The Background: The controversy over standing stems from four consolidated lawsuits that challenge various Wisconsin election laws. The Attorney General withdrew from the cases early on and the Wisconsin Elections Commission has not defended the laws in federal court. The Wisconsin Legislature intervened, as state law permits, and offered a robust defense of those laws. When the District Court ordered changes to some of Wisconsin’s election laws, just a few months before the November election, the Legislature appealed to the Seventh Circuit Court of Appeals, but the panel initially held that the Legislature does not have standing to defend state law in federal court. At the Legislature’s request, the federal court agreed to certify that question to the Wisconsin Supreme Court.

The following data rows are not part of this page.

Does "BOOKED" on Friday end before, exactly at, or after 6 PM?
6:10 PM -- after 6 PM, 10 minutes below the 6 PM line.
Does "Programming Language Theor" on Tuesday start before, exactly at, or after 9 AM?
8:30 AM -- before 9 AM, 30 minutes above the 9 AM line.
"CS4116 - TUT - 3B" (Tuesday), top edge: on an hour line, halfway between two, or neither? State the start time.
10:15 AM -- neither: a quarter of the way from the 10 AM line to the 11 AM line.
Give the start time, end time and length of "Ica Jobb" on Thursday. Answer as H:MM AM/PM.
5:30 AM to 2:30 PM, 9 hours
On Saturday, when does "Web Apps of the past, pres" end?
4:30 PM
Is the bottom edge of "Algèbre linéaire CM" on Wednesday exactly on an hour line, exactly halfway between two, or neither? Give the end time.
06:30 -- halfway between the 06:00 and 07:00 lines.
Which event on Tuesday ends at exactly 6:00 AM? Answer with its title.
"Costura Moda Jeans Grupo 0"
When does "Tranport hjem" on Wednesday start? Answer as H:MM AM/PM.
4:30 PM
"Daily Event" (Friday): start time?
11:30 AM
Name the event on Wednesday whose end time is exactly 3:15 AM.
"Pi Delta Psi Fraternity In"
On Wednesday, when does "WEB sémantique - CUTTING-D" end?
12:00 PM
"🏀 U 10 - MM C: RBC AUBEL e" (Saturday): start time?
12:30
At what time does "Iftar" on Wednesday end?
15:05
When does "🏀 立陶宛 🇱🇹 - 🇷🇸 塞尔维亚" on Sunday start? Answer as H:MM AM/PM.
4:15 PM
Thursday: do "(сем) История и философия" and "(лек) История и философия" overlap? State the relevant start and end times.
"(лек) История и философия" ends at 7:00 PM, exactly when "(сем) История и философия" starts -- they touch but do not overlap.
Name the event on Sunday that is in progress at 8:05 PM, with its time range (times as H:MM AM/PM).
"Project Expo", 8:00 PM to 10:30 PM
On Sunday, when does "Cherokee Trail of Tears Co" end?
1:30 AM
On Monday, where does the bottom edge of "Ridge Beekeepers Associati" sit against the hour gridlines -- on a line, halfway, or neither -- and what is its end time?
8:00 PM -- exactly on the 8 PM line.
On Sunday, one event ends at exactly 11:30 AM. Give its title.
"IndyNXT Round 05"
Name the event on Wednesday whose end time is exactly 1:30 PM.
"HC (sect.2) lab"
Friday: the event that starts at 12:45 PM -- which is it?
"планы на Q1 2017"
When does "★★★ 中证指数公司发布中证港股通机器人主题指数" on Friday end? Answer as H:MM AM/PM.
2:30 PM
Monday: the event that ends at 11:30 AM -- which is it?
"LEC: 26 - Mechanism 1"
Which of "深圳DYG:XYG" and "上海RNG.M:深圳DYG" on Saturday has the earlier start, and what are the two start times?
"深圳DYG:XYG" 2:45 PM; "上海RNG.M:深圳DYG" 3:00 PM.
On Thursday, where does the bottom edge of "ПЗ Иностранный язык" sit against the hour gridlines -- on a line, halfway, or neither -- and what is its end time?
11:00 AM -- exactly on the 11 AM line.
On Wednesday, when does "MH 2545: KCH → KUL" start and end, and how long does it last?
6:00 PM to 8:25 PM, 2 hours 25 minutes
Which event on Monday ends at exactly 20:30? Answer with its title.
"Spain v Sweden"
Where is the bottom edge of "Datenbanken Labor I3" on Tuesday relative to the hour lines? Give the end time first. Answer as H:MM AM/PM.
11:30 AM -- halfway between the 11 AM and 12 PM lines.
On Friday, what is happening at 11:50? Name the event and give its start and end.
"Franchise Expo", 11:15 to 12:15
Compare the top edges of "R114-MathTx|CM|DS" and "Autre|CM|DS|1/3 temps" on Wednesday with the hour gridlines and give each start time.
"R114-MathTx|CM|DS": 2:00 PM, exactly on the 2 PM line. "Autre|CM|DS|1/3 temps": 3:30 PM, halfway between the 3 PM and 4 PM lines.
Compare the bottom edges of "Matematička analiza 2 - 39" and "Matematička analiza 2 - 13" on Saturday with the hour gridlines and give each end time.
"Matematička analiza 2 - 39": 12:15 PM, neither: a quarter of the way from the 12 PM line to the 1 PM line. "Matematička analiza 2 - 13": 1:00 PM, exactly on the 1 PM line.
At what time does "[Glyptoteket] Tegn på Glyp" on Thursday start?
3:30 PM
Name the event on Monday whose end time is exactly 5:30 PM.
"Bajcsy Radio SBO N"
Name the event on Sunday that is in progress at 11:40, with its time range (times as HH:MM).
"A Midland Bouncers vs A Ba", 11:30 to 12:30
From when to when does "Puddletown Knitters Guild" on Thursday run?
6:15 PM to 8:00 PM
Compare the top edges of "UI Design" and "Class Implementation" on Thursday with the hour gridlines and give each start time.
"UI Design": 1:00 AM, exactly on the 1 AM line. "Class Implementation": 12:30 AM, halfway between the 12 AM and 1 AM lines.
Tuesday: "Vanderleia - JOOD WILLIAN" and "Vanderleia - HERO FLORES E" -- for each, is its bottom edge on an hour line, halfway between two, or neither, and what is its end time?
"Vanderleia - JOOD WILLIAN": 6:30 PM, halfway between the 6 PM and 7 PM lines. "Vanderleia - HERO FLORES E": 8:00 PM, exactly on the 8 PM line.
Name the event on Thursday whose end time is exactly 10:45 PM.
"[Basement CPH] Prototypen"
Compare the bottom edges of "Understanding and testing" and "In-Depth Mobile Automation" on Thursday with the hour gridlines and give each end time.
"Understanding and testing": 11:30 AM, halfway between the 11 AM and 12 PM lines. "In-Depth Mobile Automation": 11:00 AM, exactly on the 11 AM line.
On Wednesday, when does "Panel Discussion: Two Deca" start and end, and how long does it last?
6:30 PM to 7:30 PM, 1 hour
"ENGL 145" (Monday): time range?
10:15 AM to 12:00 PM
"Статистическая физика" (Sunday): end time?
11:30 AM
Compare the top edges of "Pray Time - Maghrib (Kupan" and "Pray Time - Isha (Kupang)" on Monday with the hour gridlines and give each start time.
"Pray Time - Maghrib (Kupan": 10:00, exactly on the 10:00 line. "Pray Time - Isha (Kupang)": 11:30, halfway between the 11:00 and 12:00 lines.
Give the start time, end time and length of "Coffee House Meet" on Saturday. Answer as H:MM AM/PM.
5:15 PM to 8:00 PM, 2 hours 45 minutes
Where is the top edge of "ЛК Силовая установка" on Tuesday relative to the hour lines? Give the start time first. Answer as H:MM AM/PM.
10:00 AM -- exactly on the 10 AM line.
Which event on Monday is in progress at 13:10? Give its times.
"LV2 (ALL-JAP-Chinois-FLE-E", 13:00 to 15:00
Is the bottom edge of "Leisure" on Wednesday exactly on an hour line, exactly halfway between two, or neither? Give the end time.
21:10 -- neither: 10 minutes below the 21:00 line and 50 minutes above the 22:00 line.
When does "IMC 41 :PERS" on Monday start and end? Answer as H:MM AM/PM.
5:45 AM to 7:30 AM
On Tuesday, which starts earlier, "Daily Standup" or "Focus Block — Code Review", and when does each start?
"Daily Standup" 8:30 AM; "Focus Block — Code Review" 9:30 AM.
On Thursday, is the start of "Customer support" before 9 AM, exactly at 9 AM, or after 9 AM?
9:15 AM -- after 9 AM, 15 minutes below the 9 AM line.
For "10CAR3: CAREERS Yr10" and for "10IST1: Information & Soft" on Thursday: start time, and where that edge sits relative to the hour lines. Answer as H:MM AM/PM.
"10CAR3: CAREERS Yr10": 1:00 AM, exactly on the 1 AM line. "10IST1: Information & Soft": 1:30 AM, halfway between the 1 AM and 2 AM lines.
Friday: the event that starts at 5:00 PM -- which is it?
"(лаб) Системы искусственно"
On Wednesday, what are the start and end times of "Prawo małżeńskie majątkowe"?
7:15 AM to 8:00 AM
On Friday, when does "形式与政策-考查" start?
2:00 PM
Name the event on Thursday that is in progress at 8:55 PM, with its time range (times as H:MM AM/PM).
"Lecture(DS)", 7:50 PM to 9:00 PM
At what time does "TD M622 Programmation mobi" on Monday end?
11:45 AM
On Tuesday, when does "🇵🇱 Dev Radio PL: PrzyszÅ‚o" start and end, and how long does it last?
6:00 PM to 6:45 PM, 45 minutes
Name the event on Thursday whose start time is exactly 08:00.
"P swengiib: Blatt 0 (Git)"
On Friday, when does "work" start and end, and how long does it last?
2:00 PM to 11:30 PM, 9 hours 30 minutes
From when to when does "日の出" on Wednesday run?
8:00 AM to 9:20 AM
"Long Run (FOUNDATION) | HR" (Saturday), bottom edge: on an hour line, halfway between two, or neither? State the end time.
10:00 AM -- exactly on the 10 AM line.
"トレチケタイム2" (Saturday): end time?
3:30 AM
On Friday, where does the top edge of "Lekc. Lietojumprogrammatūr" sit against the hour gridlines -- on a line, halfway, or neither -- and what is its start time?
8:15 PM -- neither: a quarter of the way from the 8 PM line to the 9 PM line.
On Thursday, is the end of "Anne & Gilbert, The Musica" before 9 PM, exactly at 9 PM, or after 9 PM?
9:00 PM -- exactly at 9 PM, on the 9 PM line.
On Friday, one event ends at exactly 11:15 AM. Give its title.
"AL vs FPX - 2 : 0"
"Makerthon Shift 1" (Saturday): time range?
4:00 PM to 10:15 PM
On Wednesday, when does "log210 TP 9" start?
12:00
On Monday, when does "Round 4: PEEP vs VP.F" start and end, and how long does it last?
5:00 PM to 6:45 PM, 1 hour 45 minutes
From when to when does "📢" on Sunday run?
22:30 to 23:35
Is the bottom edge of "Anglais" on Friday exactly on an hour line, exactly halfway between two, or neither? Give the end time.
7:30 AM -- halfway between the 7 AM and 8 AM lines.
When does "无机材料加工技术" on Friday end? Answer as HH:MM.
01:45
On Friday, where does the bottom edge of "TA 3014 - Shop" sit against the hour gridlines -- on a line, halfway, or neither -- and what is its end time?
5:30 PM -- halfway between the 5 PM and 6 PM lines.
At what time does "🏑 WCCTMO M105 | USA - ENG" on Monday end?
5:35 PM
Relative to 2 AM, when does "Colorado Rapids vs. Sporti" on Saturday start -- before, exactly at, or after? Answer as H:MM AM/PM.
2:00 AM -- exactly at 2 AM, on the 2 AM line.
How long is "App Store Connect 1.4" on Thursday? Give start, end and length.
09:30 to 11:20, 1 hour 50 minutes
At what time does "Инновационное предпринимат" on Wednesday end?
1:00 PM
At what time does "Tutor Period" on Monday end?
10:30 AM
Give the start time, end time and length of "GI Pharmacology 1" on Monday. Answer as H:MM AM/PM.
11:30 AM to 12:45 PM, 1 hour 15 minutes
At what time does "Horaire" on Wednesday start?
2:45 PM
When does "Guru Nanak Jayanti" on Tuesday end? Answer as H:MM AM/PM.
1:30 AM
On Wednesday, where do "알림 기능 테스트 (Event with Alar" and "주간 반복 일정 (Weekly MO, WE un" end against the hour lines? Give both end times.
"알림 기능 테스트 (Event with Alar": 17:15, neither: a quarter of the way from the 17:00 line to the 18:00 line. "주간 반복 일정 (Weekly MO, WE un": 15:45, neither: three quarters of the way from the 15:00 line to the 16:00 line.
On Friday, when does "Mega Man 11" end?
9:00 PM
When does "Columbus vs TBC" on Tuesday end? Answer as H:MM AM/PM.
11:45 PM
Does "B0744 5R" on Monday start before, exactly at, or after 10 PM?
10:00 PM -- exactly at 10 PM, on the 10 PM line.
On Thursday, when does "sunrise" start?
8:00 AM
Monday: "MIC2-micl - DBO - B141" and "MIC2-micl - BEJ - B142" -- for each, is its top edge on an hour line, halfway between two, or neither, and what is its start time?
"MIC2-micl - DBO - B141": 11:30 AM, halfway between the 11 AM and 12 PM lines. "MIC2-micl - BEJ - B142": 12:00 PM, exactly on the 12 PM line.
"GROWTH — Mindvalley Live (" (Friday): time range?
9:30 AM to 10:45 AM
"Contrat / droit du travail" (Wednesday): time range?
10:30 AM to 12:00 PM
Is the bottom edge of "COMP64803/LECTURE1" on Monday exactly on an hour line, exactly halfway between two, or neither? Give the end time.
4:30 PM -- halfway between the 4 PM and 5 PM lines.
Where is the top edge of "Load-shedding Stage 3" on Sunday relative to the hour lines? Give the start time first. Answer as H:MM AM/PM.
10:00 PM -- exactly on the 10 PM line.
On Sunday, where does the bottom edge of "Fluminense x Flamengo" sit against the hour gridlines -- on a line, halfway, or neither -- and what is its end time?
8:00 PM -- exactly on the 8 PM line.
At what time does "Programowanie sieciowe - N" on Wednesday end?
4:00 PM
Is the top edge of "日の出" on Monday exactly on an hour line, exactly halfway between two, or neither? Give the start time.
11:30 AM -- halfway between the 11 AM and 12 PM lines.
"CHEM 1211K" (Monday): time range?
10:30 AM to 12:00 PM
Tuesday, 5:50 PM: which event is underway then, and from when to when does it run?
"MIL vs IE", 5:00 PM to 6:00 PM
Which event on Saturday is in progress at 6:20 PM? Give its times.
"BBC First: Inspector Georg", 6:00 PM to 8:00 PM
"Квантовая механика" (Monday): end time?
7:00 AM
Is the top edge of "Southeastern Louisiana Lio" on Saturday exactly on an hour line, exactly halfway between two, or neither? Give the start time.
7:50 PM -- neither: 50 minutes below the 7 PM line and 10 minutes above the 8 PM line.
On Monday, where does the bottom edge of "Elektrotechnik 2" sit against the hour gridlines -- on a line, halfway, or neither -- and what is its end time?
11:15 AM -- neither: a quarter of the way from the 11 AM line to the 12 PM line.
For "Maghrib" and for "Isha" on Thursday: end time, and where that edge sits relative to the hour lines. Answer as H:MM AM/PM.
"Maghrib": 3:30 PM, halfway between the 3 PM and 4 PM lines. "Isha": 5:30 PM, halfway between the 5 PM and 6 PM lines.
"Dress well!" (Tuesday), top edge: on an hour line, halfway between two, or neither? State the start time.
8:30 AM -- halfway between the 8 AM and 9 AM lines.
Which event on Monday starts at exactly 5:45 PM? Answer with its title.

WILL filed an amicus brief
that made a clear and straightforward argument to the Court about why it is critical to allow the Wisconsin Legislature to defend state law in federal court when others, typically charged with doing so, do not. The amicus articulates the stakes: “When, as here, the Attorney General bows out and the named government defendants roll over, the Legislature must be permitted to intervene to defend state law; otherwise a single judge will be able to rewrite state law with impunity, totally upending our system of checks and balances.”
In the wake of the Wisconsin Supreme Court’s decision, the matter heads back to the Seventh Circuit Court of Appeals.